談垣初知道她有所圖謀,卻仍是不吝嗇地給她想要的東西,而不是覺得她貪得無厭,只這一點,他就比世間大部分男子要好上太多。
許久,等雲姒平復心情,她杏眸灼亮,立即道:
“吩咐下去,將殿內東西都清點一下,今日咱們就搬到正殿!”
********
鍾粹宮和褚桉宮都在喜氣洋洋地搬遷,中省殿得了訊息,也趕緊派人來幫忙,除了這兩個宮殿的人,其餘妃嬪心底卻是隻能強顏歡笑。
永寧宮。
柳桂踮著腳尖,勾頭看對面的熱鬧,哪怕有一段距離,柳桂也能聽見對面兵荒馬亂的動靜。
她咂摸一下,其實沒弄懂對面在鬧什麼。
熙修容有孕,明眼人都能看出皇上有多重視熙修容這一胎,她會晉升位份再是正常不過。
孟修容不升位,根本沒資格撫養小公主。
二人的晉升都有跡可循,和蘇婕妤有什麼關係,至於這麼失態麼?
看完熱鬧,柳桂回了宮中,殿門敞開,太醫說了娘娘要常通風散氣,宮中沒人敢疏忽。
柳桂快步走進來,就見娘娘在縫製衣物,她探頭一看,是件小孩子的衣物,藍色布料,男女都可穿,她撇了撇嘴:
“熙修容還沒生呢,娘娘有必要這麼早準備麼?”
靜妃平和地笑了笑:“等她生下來再準備,就來不及了。”
她有事做,不至於想些有的沒的,精神頭也肉眼可見的好,柳桂尋不到理由攔她。
但柳桂心底也有點憂慮,娘娘和熙修容在行宮談心後,也不見熙修容來見過娘娘,可見熙修容對娘娘也不是那般親近,這種情況下,娘娘做好的衣物,熙修容會讓她的孩子穿麼?
彷彿看出柳桂在想什麼,靜妃抬頭看了她一眼,輕聲道:
“不論如何,她的孩子都是我的親外甥,不論她是否對我有顧慮,該準備的東西,我都不能缺少了她。”

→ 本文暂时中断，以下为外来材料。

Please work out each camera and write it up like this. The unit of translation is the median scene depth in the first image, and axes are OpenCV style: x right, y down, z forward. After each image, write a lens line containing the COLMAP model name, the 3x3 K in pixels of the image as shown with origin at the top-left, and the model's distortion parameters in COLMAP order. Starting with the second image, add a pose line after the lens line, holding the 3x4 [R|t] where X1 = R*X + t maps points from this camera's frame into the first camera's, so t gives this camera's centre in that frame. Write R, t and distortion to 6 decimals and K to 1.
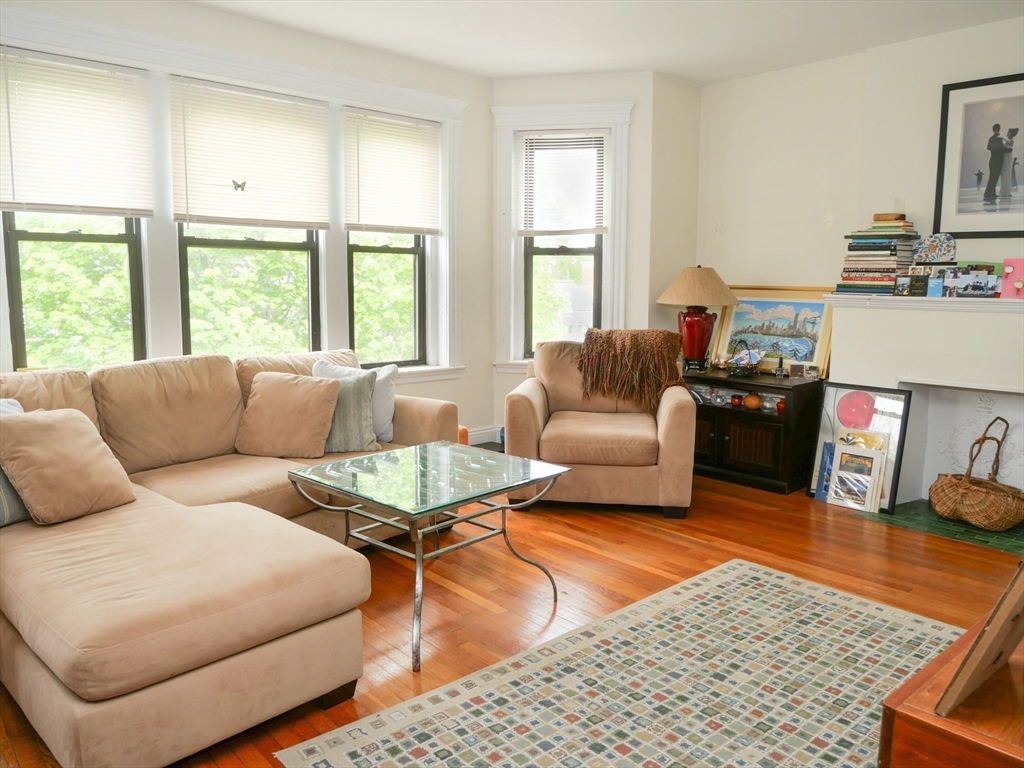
lens RADIAL K [[761.7, 0, 512.0], [0, 761.7, 384.0], [0, 0, 1]] dist [-0.069639, 0.036454]
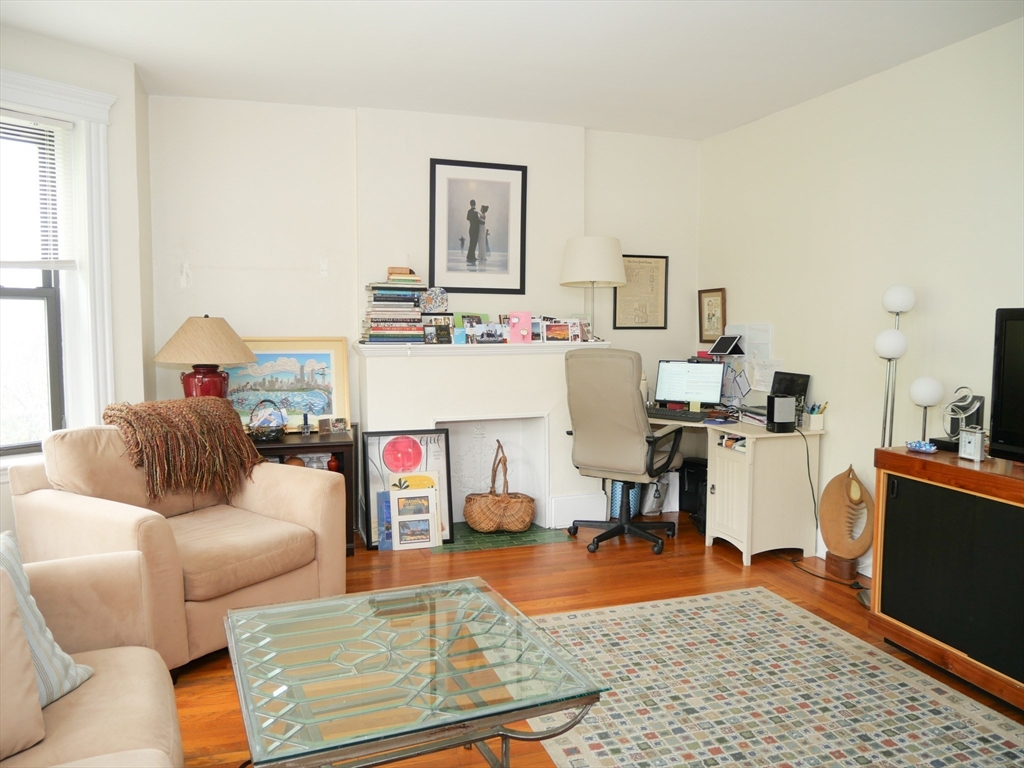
lens RADIAL K [[761.7, 0, 512.0], [0, 761.7, 384.0], [0, 0, 1]] dist [-0.069639, 0.036454]
pose [[0.388763, -0.081609, 0.917716, -0.467599], [0.123792, 0.991664, 0.035745, -0.086323], [-0.912984, 0.099709, 0.395625, 0.466715]]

就好像當年,她和孃親再對姨母有牴觸,姨母也從未對她冷眼相待過。
柳桂沒再就著這件事再說,這是一筆算不清的賬,娘娘欠了熙修容孃親良多,再怎麼補償熙修容都不為過。
她忽然湊近,壓低了聲,一臉興奮地八卦:
“娘娘,青玉苑又鬧起來了,聽著動靜,摔了不少東西,您說,她是不平孟修容升位,還是在對熙修容不滿啊?”
靜妃沒回答她,而是皺了皺眉,冷淡地問:“她又在鬧?”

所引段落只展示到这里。